PAUL NEWMAN WAS BEST known as an actor, but he was also passionate about auto racing. He took his hobby seriously, improved his driving skills and won many races, including on his “home track” at Lime Rock, Connecticut.

His wife, actress Joanne Woodward, supported her husband’s auto racing career, but also worried about him. She bought him a Rolex watch to wear when he raced. To personalize the gift, she had an inscription added to the back. It read: “Drive Carefully, Me.” Photographs show that Newman did indeed wear the watch when racing.

In 2017, the watch—which Newman had given to his daughter’s onetime boyfriend—was auctioned off for charity, and sold for $17.8 million.

It’s a watch. It will not be used by the buyer to tell time, which is the purpose of a watch. It will likely sit on a shelf. The buyer will probably show it off to his friends, bragging that he paid almost $18 million.
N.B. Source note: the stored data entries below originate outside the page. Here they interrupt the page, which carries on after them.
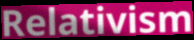
Relativism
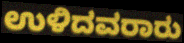
ಉಳಿದವರಾರು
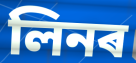
লিনৰ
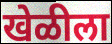
खेळीला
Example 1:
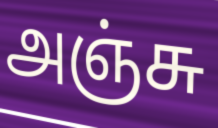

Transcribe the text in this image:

அஞ்சு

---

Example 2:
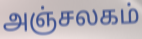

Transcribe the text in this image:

அஞ்சலகம்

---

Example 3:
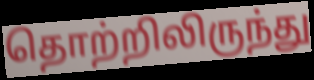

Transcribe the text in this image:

தொற்றிலிருந்து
The more money folks have, the more they can spend. But $17.8 million for a watch? How much money would you need socked away to spend $17.8 million on a watch without flinching? I imagine you’d need at least $100 million, and probably much more.

Imagine telling your wife, “Honey, I’m going out to buy a watch today.”
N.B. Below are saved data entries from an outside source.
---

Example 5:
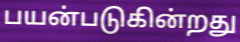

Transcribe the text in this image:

பயன்படுகின்றது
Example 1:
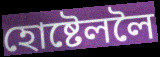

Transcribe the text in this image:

হোষ্টেললৈ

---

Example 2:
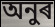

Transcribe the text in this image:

অনুৰ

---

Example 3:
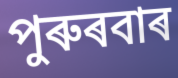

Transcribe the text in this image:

পুৰুৰবাৰ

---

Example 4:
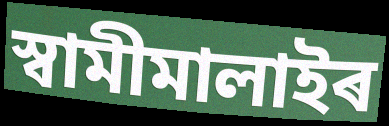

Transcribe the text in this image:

স্বামীমালাইৰ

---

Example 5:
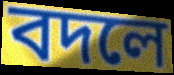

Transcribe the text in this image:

বদলে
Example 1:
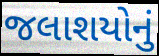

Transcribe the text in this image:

જલાશયોનું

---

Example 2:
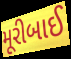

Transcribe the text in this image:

મૂરીબાઈ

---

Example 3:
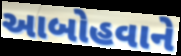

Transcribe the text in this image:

આબોહવાને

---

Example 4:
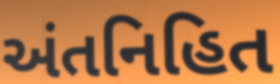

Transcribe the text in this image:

અંતનિહિત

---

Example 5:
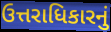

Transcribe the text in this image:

“That’s nice, dear,” she says. “How much are you going to spend?”

“$18 million,” you reply nonchalantly.

She smiles, “Have fun.”

What each of us buys depends upon our needs, values and ego. For the very rich, I think their ego probably drives the vast majority of their purchases.

When you’re sitting around the country club having your cigar and scotch, you need something to talk about. Why not tell them how much money you were able to spend at a charity auction? You’re doing good. In fact, you’re able to do a very large good, as measured by dollars. Good for you.
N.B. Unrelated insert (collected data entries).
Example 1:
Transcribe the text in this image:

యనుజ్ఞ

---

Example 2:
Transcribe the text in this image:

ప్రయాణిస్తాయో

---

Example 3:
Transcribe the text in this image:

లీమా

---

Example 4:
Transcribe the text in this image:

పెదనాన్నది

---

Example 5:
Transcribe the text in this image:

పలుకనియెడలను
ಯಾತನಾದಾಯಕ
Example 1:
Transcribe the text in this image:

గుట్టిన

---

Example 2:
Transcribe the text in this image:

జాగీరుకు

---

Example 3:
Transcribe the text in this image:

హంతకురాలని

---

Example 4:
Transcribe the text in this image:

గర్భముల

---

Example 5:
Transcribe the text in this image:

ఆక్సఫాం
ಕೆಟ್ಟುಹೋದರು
When we invest, we want a return on our investment (ROI). The bigger the return, the more satisfied we are with our investment decisions.

Bill Gates, founder of Microsoft, has suggested that charitable donations should be approached in the same way we handle investment decisions. Not all charities utilize money effectively. Many devote large sums to advertising and administrative expenses, rather than to good work.

Whatever we do with our money, we get an ROI. Seeking the highest ROI will help us get greater pleasure from our dollars. After all, isn’t that the main reason we saved our money?